▶ _PARTI DELL'ESERCIZIO_
1. Nel testo sul personale sanitario, riscrivi come elenco puntato il paragrafo che comincia con "Attualmente, infatti, il settore soffre un paradosso", mantenendone i dati principali.
2. Prosegui il testo sul personale sanitario a partire dalla sua ultima frase.

▶ _TESTO FORNITO_
****

I dati quantitativi dicono infatti che, riguardo al personale, negli ultimi anni al calo delle assunzioni ha fatto da contraltare la crescita dei contratti a tempo determinato (quasi il 45% tra 2019 e 2022): il risultato è un’età media alta, + 50 anni per i medici, poco meno per gli infermieri. Anche i dati qualitativi non fanno certo sorridere: i turni sono infiniti appunto per la mancanza di personale, la burocrazia rallenta il sistema ma pare ancora essere un male necessario, le aggressioni fisiche sono ormai all’ordine del giorno, soprattutto verso le donne, che devono oltretutto cercare di conciliare lavoro e famiglia. Eppure, proprio da loro pare giungere la speranza di una soluzione per il settore.

Attualmente, infatti, il settore soffre un paradosso: se da una parte ben due terzi del personale sanitario è femminile, e più di un medico su due è donna (51,3%), le posizioni di comando restano per lo più maschili, con solo il 10% delle donne alla guida degli Ordini professionali e meno del 20% che esercitano nel ruolo di primari.

Questa situazione potrebbe migliorare grazie alle nuove tecnologie applicate alla sanità, in primis telemedicina e intelligenza artificiale (già oggi presenti attraverso digitalizzazione delle cartelle cliniche, refertazione a distanza e robotica chirurgica): facendo risparmiare tempo e risorse, esse porterebbero a un miglioramento delle condizioni dei lavoratori. Ma l’Italia è attualmente al 18° posto per digitalizzazione tra i 27 Paesi dell’UE; serve dunque un veloce potenziamento dell’applicazione dei nuovi strumenti al settore, anche se la digitalizzazione, che è una strada obbligata, non è sufficiente.

****

▶ _DATI FORNITI_
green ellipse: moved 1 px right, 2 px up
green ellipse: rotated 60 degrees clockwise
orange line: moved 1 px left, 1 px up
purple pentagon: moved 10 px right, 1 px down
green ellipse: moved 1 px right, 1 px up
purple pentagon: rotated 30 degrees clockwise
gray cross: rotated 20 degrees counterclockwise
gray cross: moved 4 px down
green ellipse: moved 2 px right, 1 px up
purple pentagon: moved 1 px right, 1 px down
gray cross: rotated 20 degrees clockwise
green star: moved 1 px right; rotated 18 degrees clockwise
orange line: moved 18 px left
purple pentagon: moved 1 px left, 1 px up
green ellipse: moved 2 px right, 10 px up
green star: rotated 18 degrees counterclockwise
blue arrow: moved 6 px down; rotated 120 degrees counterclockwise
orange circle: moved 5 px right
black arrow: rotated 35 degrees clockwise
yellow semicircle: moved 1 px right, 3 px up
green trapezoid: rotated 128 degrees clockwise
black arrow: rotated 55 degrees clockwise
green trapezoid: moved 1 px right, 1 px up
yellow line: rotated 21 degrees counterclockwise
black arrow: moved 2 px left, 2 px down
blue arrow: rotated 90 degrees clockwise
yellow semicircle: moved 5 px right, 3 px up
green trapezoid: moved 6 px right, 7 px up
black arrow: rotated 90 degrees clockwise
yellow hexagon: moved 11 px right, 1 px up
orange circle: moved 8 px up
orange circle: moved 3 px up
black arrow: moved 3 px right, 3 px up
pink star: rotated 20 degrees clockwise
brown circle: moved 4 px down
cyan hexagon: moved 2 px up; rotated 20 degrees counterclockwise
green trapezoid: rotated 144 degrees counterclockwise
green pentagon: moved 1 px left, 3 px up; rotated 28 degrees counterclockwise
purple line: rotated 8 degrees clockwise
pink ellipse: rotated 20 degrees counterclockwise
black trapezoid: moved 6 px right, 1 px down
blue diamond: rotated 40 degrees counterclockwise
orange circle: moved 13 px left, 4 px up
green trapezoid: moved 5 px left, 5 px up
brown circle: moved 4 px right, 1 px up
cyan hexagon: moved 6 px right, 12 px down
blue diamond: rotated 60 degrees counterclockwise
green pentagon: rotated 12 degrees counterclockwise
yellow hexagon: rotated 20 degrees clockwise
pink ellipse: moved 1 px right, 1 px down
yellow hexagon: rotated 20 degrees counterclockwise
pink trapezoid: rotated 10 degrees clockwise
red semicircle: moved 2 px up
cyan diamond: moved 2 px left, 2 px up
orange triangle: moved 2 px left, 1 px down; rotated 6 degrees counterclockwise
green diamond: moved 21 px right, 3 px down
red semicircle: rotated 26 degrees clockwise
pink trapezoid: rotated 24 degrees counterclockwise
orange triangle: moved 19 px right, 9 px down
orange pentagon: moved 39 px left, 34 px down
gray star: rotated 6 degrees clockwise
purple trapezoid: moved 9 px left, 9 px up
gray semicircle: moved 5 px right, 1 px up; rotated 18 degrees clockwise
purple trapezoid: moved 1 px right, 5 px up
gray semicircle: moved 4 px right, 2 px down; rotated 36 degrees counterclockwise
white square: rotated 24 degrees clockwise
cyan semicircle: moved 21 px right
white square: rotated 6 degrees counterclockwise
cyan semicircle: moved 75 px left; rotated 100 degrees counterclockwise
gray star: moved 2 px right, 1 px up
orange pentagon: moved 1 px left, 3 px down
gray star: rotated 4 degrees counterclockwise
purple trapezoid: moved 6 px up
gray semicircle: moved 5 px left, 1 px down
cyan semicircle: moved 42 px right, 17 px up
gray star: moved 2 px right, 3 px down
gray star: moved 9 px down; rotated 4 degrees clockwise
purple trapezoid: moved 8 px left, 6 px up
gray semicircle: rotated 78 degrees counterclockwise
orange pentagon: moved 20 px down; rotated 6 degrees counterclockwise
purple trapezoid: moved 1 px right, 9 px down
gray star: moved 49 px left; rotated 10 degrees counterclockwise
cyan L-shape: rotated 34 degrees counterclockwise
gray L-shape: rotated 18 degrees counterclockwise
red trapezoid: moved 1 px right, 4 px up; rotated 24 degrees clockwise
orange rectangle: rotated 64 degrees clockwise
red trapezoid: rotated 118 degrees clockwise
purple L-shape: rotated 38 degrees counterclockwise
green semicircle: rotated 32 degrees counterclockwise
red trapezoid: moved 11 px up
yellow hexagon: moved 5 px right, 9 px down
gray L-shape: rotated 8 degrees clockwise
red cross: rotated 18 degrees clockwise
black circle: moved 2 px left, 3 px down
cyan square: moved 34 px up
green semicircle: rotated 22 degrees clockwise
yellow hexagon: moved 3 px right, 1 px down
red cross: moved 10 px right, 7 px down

****

▶ _RISPOSTE IN ORDINE_
1.
- Il settore sanitario vive un paradosso.
- Due terzi del personale sanitario sono donne.
- Più di un medico su due è donna (51,3%).
- Le posizioni di comando restano per lo più maschili.
- Solo il 10% delle donne è alla guida degli Ordini professionali.
- Meno del 20% esercita nel ruolo di primario.

2.
I giovani che si affacciano alla professione, nativi digitali, desiderano conciliare vita e carriera, avere ambienti di lavoro più sani e turnazioni sostenibili, ma per trattenerli il SSN dovrebbe offrire stipendi più competitivi, meno burocrazia, più supporto per la conciliazione lavoro-vita privata.

Dunque, serve anzitutto una visione nuova, che rimetta il valore umano al primo posto e lo valorizzi. Forse, l’ultima occasione è il Piano Nazionale di Ripresa e Resilienza, strumento che, se ben utilizzato, aiuterebbe a realizzare un’azione integrata su tutto il sistema, dalla formazione del personale alla riforma delle carriere.